The pitch for the second Test was devoid of grass, and with the exception of the first hour on Thursday it also didn’t assist the seamers. Quinton de Kock, who’s future as Test captain will be decided as part of the post-tour review, but whom Mark Boucher wants to relieve of the burdency of captaincy, was - in his role as wicket-keeper - catching the new ball around his ankles in the first hour.
Wasim Akram at the pitch report said the surface was hard and that there was some moisture, what he didn’t say nor could have forecast was just how slow it was. Initially it also assisted spin, as South Africa found out immediately upon bringing on Keshav Maharaj, in the eighth over.
He turned the first one so much it shocked Abid Ali, who edged the ball - but it also shocked Temba Bavuma, who dropped the simple chance at slip, not a position he usually fields for the spinner.
Nevertheless there was help for Maharaj and he took advantage, snaring two wickets by the time he’d finished his fourth over.
“The new-ish ball sort of sticks in the wicket, because of the moisture,” Maharaj said afterwards.
Anrich Nortje thumped one into the pitch, causing Abid discomfort with Aiden Markram taking a magnificent catch at short leg. And that was all she wrote as far as wickets were concerned on day one. “As the day went on and the moisture seeped away from the surface, the turn minimised substantially,” Maharaj remarked.

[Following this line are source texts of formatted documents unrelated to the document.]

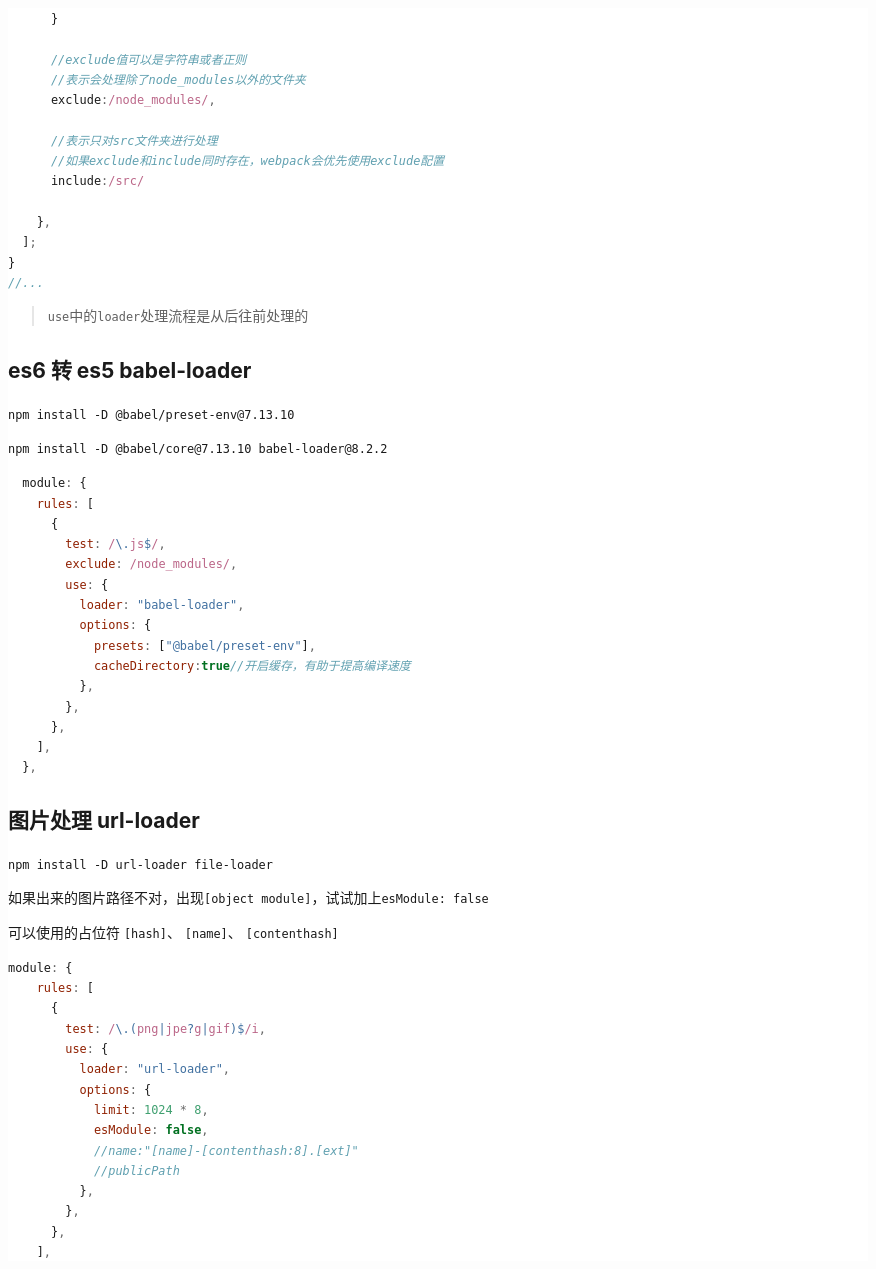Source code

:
 ```js
      }

      //exclude值可以是字符串或者正则
      //表示会处理除了node_modules以外的文件夹
      exclude:/node_modules/,

      //表示只对src文件夹进行处理
      //如果exclude和include同时存在，webpack会优先使用exclude配置
      include:/src/

    },
  ];
}
//...
```

> `use`中的`loader`处理流程是从后往前处理的

## es6 转 es5 babel-loader

`npm install -D @babel/preset-env@7.13.10`

`npm install -D @babel/core@7.13.10 babel-loader@8.2.2`

```js
  module: {
    rules: [
      {
        test: /\.js$/,
        exclude: /node_modules/,
        use: {
          loader: "babel-loader",
          options: {
            presets: ["@babel/preset-env"],
            cacheDirectory:true//开启缓存，有助于提高编译速度
          },
        },
      },
    ],
  },
```

## 图片处理 url-loader

`npm install -D url-loader file-loader`

如果出来的图片路径不对，出现`[object module]`，试试加上`esModule: false`

可以使用的占位符 `[hash]`、 `[name]`、 `[contenthash]`

```js
module: {
    rules: [
      {
        test: /\.(png|jpe?g|gif)$/i,
        use: {
          loader: "url-loader",
          options: {
            limit: 1024 * 8,
            esModule: false,
            //name:"[name]-[contenthash:8].[ext]"
            //publicPath
          },
        },
      },
    ],
```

The swing that was there for Kagiso Rabada early on also disappeared and reverse swing played little role on the sluggish surface, with most of the day’s play taking place in very cool conditions
Babar Azam was masterful however. The Rawalpindi pitch may differ from what’s usually there, but Babar loves the ground. He made two centuries there last season against Sri Lanka and Bangladesh respectively, and was barely troubled on day one.

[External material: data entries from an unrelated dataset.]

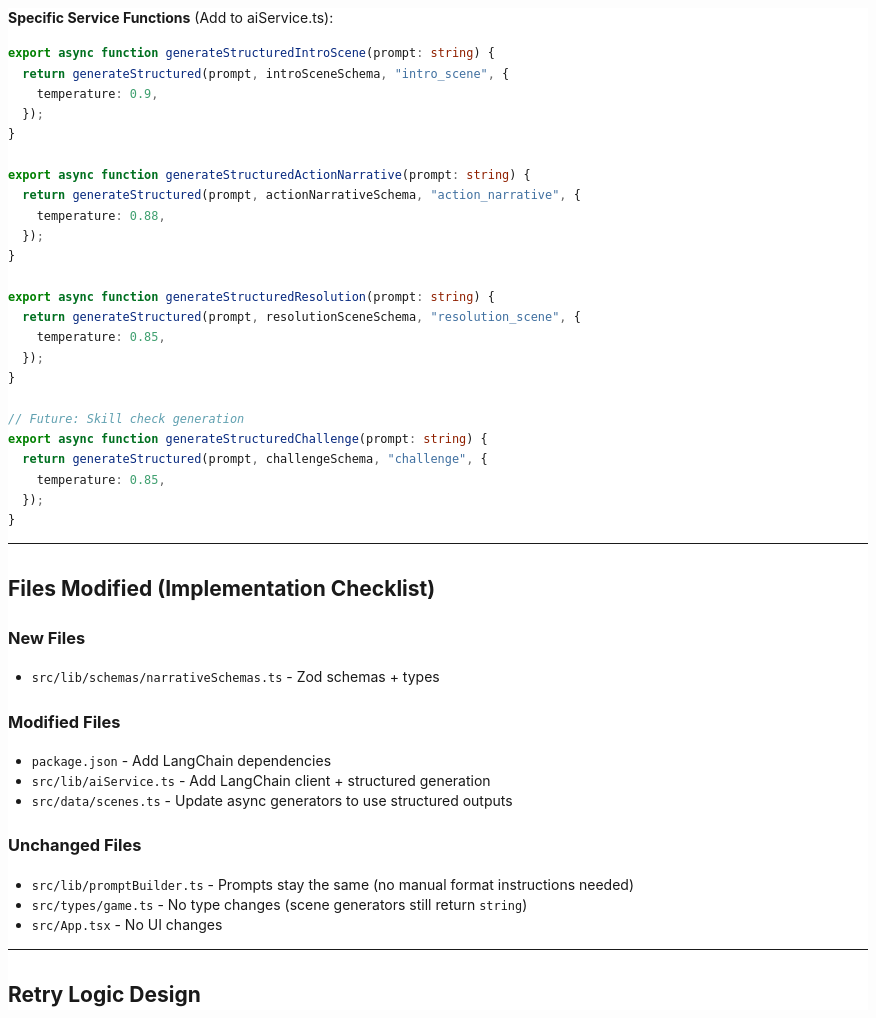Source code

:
 ```typescript
```

**Specific Service Functions** (Add to aiService.ts):
```typescript
export async function generateStructuredIntroScene(prompt: string) {
  return generateStructured(prompt, introSceneSchema, "intro_scene", {
    temperature: 0.9,
  });
}

export async function generateStructuredActionNarrative(prompt: string) {
  return generateStructured(prompt, actionNarrativeSchema, "action_narrative", {
    temperature: 0.88,
  });
}

export async function generateStructuredResolution(prompt: string) {
  return generateStructured(prompt, resolutionSceneSchema, "resolution_scene", {
    temperature: 0.85,
  });
}

// Future: Skill check generation
export async function generateStructuredChallenge(prompt: string) {
  return generateStructured(prompt, challengeSchema, "challenge", {
    temperature: 0.85,
  });
}
```

---

## Files Modified (Implementation Checklist)

### New Files
- `src/lib/schemas/narrativeSchemas.ts` - Zod schemas + types

### Modified Files
- `package.json` - Add LangChain dependencies
- `src/lib/aiService.ts` - Add LangChain client + structured generation
- `src/data/scenes.ts` - Update async generators to use structured outputs

### Unchanged Files
- `src/lib/promptBuilder.ts` - Prompts stay the same (no manual format instructions needed)
- `src/types/game.ts` - No type changes (scene generators still return `string`)
- `src/App.tsx` - No UI changes

---

## Retry Logic Design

His defence was rock solid, his driving through the covers and down the ground elegant while he also unleashed a couple of cracking pull strokes when the South African quicks tried to force something out of the pitch.
Maharaj, who came into the match with what he described as a “strain” in his abdominal area, ended up bowling more overs than he would probably have anticipated. Boucher was certainly concerned about him, saying on the eve of the match that Maharaj would have to inform the coaching staff on Thursday morning whether he felt comfortable enough to play. “I was really concerned,” said the left arm spinner. “(The pain) is still there, but thanks to the medical staff I was able to get on the field.” He bowled 25 overs, nearly half the number delivered by South Africa on a first day curtailed by rain.

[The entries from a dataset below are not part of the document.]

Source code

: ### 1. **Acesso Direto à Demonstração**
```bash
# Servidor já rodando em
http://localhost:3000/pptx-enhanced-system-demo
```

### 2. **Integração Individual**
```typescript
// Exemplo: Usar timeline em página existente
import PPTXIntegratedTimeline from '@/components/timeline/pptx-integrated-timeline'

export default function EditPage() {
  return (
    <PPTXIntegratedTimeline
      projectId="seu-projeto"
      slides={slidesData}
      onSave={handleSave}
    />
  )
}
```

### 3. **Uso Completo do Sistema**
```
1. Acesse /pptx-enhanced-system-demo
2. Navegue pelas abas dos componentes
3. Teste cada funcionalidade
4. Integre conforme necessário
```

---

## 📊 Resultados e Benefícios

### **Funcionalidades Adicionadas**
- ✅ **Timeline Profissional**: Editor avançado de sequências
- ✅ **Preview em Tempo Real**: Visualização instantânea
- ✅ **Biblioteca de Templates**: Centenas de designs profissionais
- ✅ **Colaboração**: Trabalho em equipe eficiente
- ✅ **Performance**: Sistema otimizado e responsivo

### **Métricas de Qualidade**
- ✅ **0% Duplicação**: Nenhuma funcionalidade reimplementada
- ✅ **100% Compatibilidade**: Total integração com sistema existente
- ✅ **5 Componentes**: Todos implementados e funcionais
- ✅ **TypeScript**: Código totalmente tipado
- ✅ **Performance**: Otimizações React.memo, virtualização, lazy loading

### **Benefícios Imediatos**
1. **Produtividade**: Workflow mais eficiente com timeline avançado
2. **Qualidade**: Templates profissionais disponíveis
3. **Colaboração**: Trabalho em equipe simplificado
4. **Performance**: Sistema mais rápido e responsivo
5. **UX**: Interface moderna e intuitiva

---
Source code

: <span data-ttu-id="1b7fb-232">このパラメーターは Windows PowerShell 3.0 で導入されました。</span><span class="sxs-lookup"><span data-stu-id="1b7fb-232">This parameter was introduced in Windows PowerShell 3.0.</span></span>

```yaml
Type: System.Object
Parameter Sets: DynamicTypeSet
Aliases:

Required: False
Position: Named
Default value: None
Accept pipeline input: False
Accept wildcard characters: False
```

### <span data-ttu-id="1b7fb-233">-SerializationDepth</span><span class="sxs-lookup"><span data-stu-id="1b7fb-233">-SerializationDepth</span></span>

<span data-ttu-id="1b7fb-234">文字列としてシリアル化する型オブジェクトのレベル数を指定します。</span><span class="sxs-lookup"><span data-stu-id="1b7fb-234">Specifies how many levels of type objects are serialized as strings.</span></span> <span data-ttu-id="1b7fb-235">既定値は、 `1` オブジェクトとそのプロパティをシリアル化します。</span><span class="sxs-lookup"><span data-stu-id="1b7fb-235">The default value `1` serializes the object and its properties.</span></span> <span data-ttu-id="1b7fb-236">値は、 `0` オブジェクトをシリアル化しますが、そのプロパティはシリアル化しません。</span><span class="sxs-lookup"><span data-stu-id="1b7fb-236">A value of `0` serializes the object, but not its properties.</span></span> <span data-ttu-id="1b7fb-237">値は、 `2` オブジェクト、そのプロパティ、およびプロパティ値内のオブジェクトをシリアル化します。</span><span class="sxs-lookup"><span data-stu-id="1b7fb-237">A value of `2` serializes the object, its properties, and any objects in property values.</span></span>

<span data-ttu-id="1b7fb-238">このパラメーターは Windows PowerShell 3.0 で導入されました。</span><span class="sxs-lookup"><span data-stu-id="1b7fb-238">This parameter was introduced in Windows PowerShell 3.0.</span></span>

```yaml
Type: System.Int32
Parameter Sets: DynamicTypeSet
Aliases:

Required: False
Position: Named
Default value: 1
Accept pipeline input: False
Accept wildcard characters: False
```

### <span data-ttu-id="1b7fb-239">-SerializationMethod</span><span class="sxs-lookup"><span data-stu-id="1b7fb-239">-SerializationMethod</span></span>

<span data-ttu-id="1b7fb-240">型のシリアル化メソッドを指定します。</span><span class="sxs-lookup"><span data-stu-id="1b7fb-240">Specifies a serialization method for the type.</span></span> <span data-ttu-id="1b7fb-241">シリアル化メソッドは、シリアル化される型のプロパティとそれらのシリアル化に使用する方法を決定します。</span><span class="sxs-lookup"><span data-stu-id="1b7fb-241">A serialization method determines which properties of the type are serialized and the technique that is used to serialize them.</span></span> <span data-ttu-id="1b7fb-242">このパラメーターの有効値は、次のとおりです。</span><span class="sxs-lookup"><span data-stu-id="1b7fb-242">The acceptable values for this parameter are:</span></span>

It’s unlikely he’d have gotten that many overs had George Linde not copped a ferocious blow on his bowling hand trying to stop a drive from Babar in the first session. Linde had blood oozing from his damaged left pinkie as he sprinted off the field. X-rays showed no fracture, but the plaster and guard he’s now wearing on his left hand made gripping the ball awkward.
Maharaj was hopeful that Linde would be able to provide some assistance on Friday. What they’d both like - as would the rest of the Proteas attack - is some more help from the pitch too, but it still retains a bit of mystery.
“With moisture around it might bind it again (on Friday)...I think, if we get in a full day’s play that we’ll have a clearer idea by the end of the (second) day if the wicket will deteriorate.”
Given that Pakistan have retained their two spinners Nauman Ali and Yasir Shah, who claimed 14 wickets between them in Karachi last week, South Africa will desperately hope that deterioration doesn’t happen too soon.